In a break from his typically stoic facade, that excitement was evident from Kershaw all week. Except when reflecting upon the departure of teammate and close friend Austin Barnes, Kershaw was smiling almost everywhere he went around the ballpark in recent days. “Is that unusual?” he deadpanned when a reporter noted the observation Thursday. He also downplayed his pursuit of 3,000 career strikeouts — he is just 32 Ks away from becoming the 20th member of the illustrious statistical club — in favor of amplifying the gratitude he felt about simply pitching in the majors once again.

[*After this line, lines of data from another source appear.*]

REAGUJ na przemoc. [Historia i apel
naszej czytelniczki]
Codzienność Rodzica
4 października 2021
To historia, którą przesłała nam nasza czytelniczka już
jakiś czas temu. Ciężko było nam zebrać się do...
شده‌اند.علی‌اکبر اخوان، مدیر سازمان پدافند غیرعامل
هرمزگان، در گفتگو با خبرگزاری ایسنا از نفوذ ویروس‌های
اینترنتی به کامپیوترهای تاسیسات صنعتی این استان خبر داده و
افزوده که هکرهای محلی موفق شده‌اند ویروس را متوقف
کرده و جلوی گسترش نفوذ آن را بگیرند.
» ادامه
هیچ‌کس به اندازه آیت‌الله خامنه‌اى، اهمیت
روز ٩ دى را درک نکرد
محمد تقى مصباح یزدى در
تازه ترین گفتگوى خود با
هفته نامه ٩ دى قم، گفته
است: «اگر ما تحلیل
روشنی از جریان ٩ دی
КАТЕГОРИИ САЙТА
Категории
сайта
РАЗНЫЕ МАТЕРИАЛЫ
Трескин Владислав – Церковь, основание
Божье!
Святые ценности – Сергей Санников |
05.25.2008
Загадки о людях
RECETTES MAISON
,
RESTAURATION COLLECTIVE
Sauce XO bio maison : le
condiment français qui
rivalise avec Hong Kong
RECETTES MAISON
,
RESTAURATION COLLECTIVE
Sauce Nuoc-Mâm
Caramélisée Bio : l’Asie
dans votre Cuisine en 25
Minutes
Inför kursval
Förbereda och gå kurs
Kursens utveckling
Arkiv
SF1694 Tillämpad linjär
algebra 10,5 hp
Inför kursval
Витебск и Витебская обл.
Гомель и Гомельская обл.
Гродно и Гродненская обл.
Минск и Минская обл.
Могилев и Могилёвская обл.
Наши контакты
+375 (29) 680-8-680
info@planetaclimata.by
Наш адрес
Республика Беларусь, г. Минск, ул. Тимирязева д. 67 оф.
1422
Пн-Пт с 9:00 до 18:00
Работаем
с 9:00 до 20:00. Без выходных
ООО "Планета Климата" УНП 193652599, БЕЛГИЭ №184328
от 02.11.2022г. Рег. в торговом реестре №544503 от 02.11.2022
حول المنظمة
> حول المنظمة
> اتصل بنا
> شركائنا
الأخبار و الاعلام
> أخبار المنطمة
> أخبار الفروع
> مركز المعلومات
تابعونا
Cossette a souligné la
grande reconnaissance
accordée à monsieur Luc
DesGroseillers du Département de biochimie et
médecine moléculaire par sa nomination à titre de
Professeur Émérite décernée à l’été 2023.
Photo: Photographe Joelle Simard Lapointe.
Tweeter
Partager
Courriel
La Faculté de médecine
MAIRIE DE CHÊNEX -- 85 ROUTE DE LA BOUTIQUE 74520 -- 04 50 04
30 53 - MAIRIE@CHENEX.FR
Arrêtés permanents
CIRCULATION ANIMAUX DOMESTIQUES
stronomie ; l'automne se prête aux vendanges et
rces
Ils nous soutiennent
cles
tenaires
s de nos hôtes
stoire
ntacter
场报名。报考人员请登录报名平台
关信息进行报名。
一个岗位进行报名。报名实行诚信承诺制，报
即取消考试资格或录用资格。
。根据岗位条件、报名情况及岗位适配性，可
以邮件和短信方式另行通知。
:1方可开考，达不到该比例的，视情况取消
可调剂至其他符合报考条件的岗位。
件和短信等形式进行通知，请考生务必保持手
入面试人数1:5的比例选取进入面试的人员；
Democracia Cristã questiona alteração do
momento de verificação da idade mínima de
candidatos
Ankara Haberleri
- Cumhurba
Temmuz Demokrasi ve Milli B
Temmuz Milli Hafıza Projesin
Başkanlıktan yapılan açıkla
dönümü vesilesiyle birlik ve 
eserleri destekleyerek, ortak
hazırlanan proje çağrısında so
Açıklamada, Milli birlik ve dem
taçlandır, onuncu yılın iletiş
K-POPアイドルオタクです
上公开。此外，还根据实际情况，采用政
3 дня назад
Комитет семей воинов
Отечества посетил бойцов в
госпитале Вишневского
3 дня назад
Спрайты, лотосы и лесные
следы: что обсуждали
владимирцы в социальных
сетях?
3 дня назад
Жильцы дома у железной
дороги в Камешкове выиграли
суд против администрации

“I think when you haven’t done something for a long time, and you realize that you miss it — you miss competing, you miss being a part of the team and contributing — there’s a lot of gratitude and gratefulness to get back to that point,” Kershaw said. “I definitely feel that. Now, if I go out there and don’t pitch good, it’s gonna go away real fast. So there’s a performance aspect of it, too. But I think for now, sitting on the other side of it, just super excited and grateful to get to go back out there again.”

When asked if he ever planned on hanging it up, Kershaw then laughed.

“Somebody will tell me to retire at some point, I’m sure,” he said.

But, after finishing last season injured and grinding through a long rehab this winter, that point is not now, not yet.

Eighteen years later, Kershaw still feels he has more to give.

“At the end of the day, you just want to be a contributing factor to the Dodgers,” he said. “You don’t want to just be on the sidelines. So I’m excited to get back to that.”